An Italian sculptor, painter, poet, and architect of the High Renaissance, Michelangelo was born in the Republic of Florence. It was a medieval and early modern state centred on Florence, an Italian city. Many scholars consider him as one of the greatest artists of all time. He had a tremendous influence on Western art and created the most famous works of sculpture and painting.
Based on the surviving sketches, correspondence, and reminiscences, his works seem prodigious. He is also among the best-documented artists who lived in the 16th century. Here are some of his famous sculptures:
This is undoubtedly one of the most famous sculptures in the world. Michelangelo sculpted this masterpiece over the course of three years. He began working on it when he was just 26 years of age. Interestingly, many of the earlier depictions of this Biblical hero show his triumphant side.
Michelangelo was the first sculptor to portray David in an alert, tense position before his legendary fight with Goliath. This sculpture was originally positioned in 1504 at the Piazza Della Signoria in Florence. It was then moved to Galleria dell’Accademia in 1873. Today, it is displayed in this art museum under a specially-designed skylight.
Alongside his famous work, David, this 15th-century sculpture is considered one of Michelangelo’s greatest works. It was created originally for the French Cardinal Jean de Bilheres’s funeral tomb. This sculpture shows Virgin Mary holding Jesus Christ’s body after his crucifixion. It was a common theme in Renaissance-era Italy’s funeral monuments.

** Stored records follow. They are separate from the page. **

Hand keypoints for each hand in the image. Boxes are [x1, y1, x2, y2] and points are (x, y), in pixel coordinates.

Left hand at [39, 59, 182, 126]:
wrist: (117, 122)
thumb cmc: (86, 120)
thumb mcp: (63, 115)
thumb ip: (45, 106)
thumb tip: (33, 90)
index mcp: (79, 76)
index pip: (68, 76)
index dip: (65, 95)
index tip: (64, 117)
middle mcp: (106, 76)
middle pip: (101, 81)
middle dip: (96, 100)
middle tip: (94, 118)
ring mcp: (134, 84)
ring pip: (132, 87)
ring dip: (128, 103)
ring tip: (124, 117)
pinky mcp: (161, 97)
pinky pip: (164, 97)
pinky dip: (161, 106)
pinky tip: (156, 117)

During the 18th century, the sculpture was moved to St. Peter’s Basilica. Over the years, this great work of sculpture has suffered considerable damage. A significant part of it occurred in 1972. A mentally disturbed Australian geologist called Lazlo Toth attacked the sculpture with a hammer. He removed the arm of the Virgin Mary at the elbow. Then he knocked off a part of her nose and chipped one of her eyelids.
3. Madonna of Bruges
It was the only Michelangelo sculpture taken out of Italy during the lifetime of this great sculptor. The sculpture was donated to its current home, which is Bruges’ Onze-Lieve-Vrouwekerk. It was bought in 1504 by the Mouscrons, a wealthy cloth merchant family residing in Bruges.
The sculpture has been removed from the church on two occasions. It was removed during the French Revolutionary Wars and returned in 1815. The Nazi soldiers looted it during the Second World War. This episode has been shown in The Monuments Men, a film released in 2014.

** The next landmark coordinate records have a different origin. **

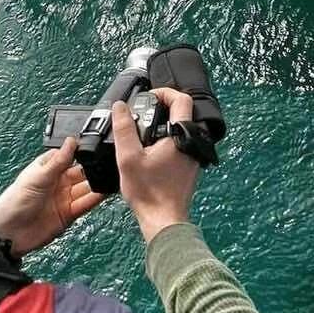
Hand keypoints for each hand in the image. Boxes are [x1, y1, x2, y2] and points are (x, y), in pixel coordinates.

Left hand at [0, 137, 104, 255]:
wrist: (9, 233)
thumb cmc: (15, 201)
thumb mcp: (38, 176)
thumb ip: (58, 161)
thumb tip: (71, 140)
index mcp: (49, 167)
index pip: (71, 155)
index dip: (83, 151)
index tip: (99, 145)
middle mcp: (59, 181)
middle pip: (82, 172)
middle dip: (95, 167)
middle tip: (110, 162)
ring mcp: (65, 197)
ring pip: (87, 187)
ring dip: (98, 183)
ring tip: (112, 176)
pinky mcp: (69, 214)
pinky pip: (86, 203)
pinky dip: (97, 198)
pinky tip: (106, 192)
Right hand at [114, 88, 199, 242]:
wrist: (163, 220)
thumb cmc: (149, 193)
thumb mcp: (128, 157)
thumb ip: (124, 128)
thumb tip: (120, 107)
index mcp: (181, 137)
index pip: (182, 99)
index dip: (164, 92)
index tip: (148, 97)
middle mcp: (192, 143)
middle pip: (182, 112)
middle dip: (161, 107)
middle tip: (142, 112)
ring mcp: (193, 155)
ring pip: (181, 128)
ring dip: (163, 124)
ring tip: (142, 131)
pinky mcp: (190, 166)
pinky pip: (180, 143)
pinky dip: (166, 139)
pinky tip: (149, 150)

It is the first large-scale sculpture of this renowned sculptor. Bacchus is among the few works of Michelangelo that focused on a pagan rather than a Christian subject. It shows the Roman god of wine in an awkward posture after getting intoxicated with the drink.
Cardinal Raffaele Riario had originally commissioned this statue but was rejected by Michelangelo. In the early 16th century, it was housed in the garden of banker Jacopo Galli’s residence. It has resided at Museo Nazionale del Bargello in Florence since 1871. Today, it is displayed alongside the master sculptor’s other works.